Reproduce the text of the data below word for word, leaving out the pictures.

EXERCISE MATERIALS below:

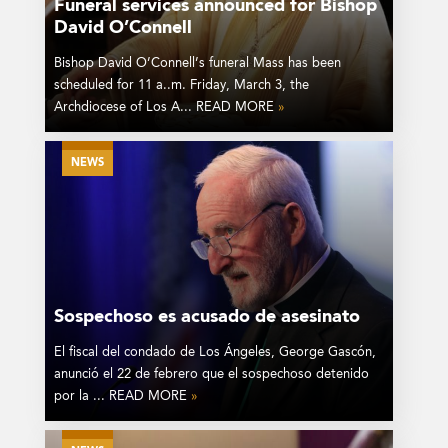
Funeral services announced for Bishop
David O’Connell
Bishop David O’Connell’s funeral Mass has been
scheduled for 11 a..m. Friday, March 3, the
Archdiocese of Los A... READ MORE
»
NEWS
Sospechoso es acusado de asesinato
El fiscal del condado de Los Ángeles, George Gascón,
anunció el 22 de febrero que el sospechoso detenido
por la ... READ MORE
»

End of EXERCISE MATERIALS.

## COMPLETED TASK:
Funeral services announced for Bishop
David O’Connell
Bishop David O’Connell’s funeral Mass has been
scheduled for 11 a..m. Friday, March 3, the
Archdiocese of Los A... READ MORE
»
NEWS
Sospechoso es acusado de asesinato
El fiscal del condado de Los Ángeles, George Gascón,
anunció el 22 de febrero que el sospechoso detenido
por la ... READ MORE
»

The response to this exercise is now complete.